"The promise of a smooth career" at Thornfield, Jane decides, "was not belied on a longer acquaintance with the place and its inmates." Which is all well and good, but she wants a little more.
"I climbed the three staircases, raised the trap-door of the attic, and having reached the leads, looked out afar over sequestered field and hill, and along dim sky-line—that then I longed for a power of vision which might overpass that limit; which might reach the busy world, towns, regions full of life I had heard of but never seen—that then I desired more of practical experience than I possessed; more of intercourse with my kind, of acquaintance with variety of character, than was here within my reach. I valued what was good in Mrs. Fairfax, and what was good in Adèle; but I believed in the existence of other and more vivid kinds of goodness, and what I believed in I wished to behold."Goodness? Well, I suppose it depends on your point of view.
When a stranger appears, Jane's first reaction is to think of North Country ghost stories:
"In those days I was young, and all sorts of fancies bright and dark tenanted my mind: the memories of nursery stories were there amongst other rubbish; and when they recurred, maturing youth added to them a vigour and vividness beyond what childhood could give. As this horse approached, and as I watched for it to appear through the dusk, I remembered certain of Bessie's tales, wherein figured a North-of-England spirit called a 'Gytrash,' which, in the form of horse, mule, or large dog, haunted solitary ways, and sometimes came upon belated travellers, as this horse was now coming upon me."But even ghost stories, for Jane, have a certain logic:
"The horse followed,—a tall steed, and on its back a rider. The man, the human being, broke the spell at once. Nothing ever rode the Gytrash: it was always alone; and goblins, to my notions, though they might tenant the dumb carcasses of beasts, could scarce covet shelter in the commonplace human form. No Gytrash was this,—only a traveller taking the short cut to Millcote."Anyone want to venture a guess as to who the traveler might be?

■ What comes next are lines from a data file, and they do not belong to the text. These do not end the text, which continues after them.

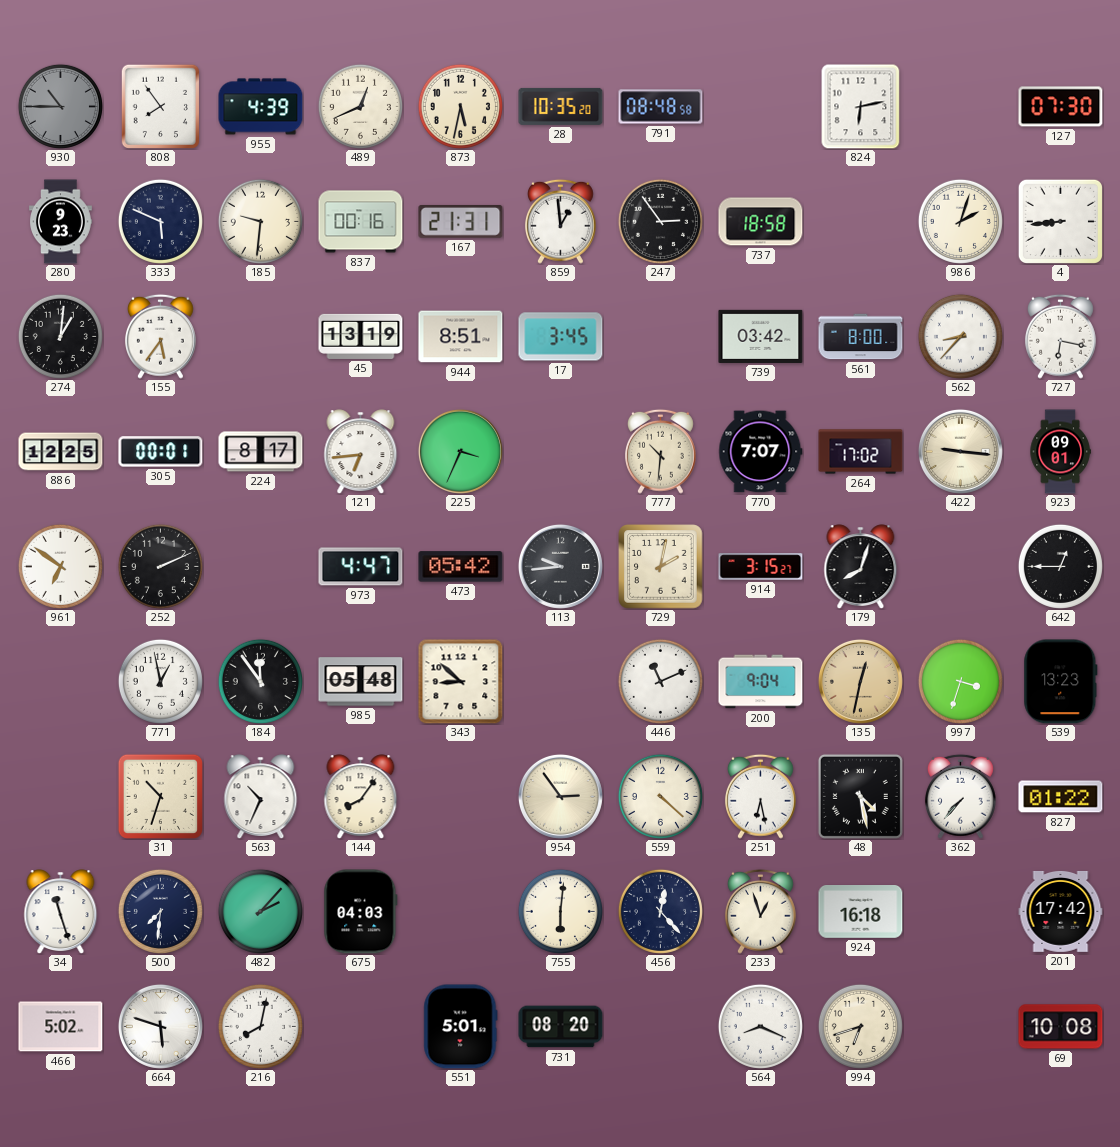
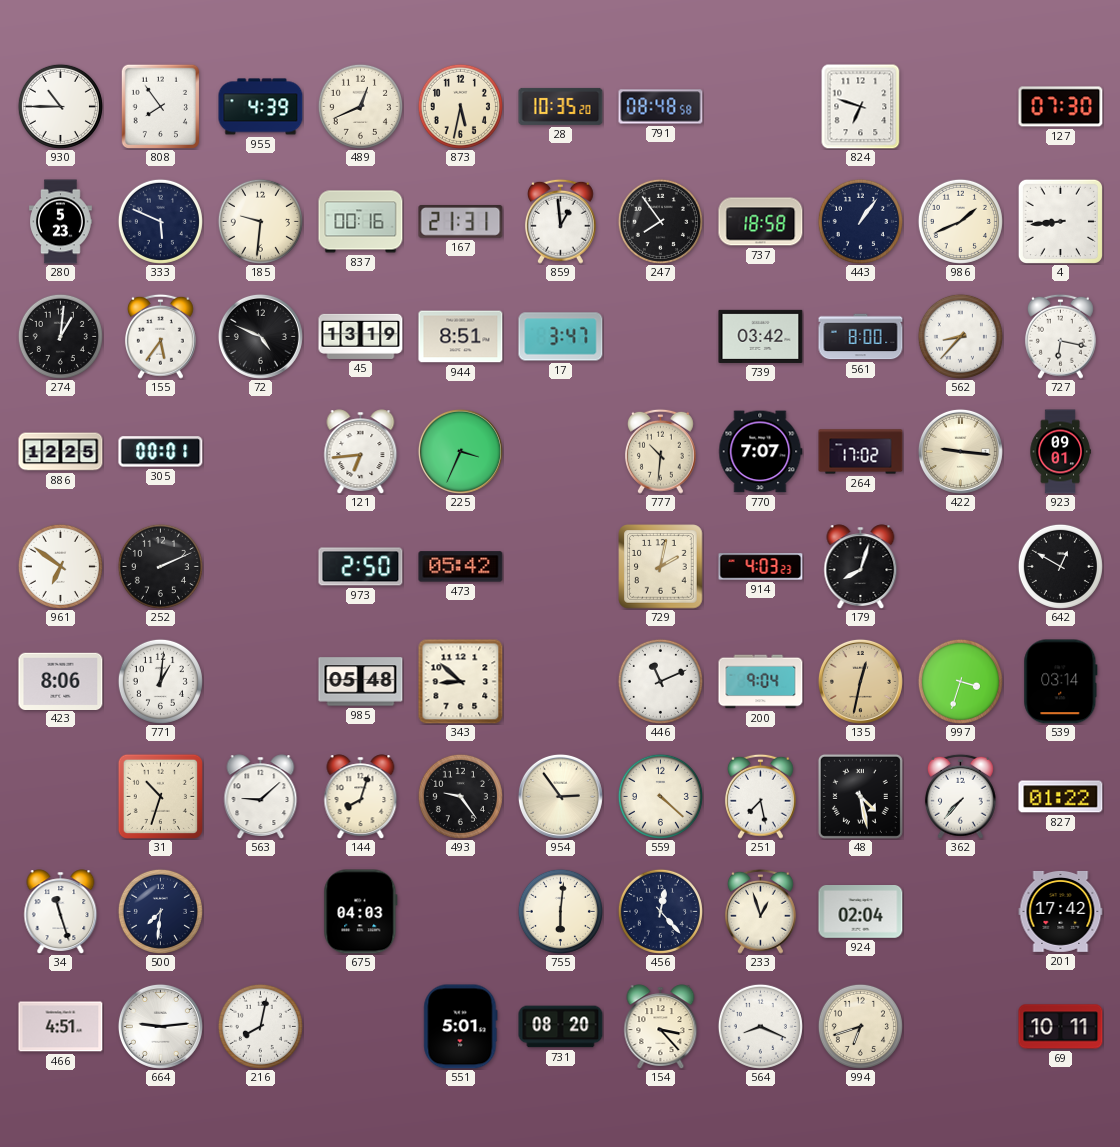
930 dial: grey -> white
824: 6:13 -> 6:48
280: 9:23 -> 5:23
247: 2:54 -> 7:54
443: none -> 1:06
986: 2:03 -> 1:41
72: none -> 4:49
17: 3:45 -> 3:47
224: 8:17 -> none
973: 4:47 -> 2:50
113: 9:44 -> none
914: 3:15 -> 4:03
642: 12:45 -> 12:50
423: none -> 8:06
771: 12:58 -> 1:01
184: 11:54 -> none
539: 13:23 -> 03:14
563: 10:34 -> 9:08
144: 8:06 -> 8:03
493: none -> 9:24
251: 6:28 -> 7:28
482: 2:07 -> none
924: 16:18 -> 02:04
466: 5:02 -> 4:51
664: 5:48 -> 9:14
154: none -> 3:23
69: 10:08 -> 10:11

(Aside: There's another great instance of sly Bronte humor here, as Charlotte take a little dig at Jane's innocence: "I think he was swearing, but am not certain; however, he was pronouncing some formula which prevented him from replying to me directly.")
As for that innocence - it doesn't necessarily imply humility:
"His figure was enveloped in a riding cloak, fur collared and steel clasped; its details were not apparent, but I traced the general points of middle height and considerable breadth of chest. He had a dark face, with stern features and a heavy brow; his eyes and gathered eyebrows looked ireful and thwarted just now; he was past youth, but had not reached middle-age; perhaps he might be thirty-five. I felt no fear of him, and but little shyness."When Jane returns to the house, the maid Leah indirectly identifies the man as Mr. Rochester, the long-absent master of Thornfield. But we have to wait for another chapter before we can begin making a sketch of his character.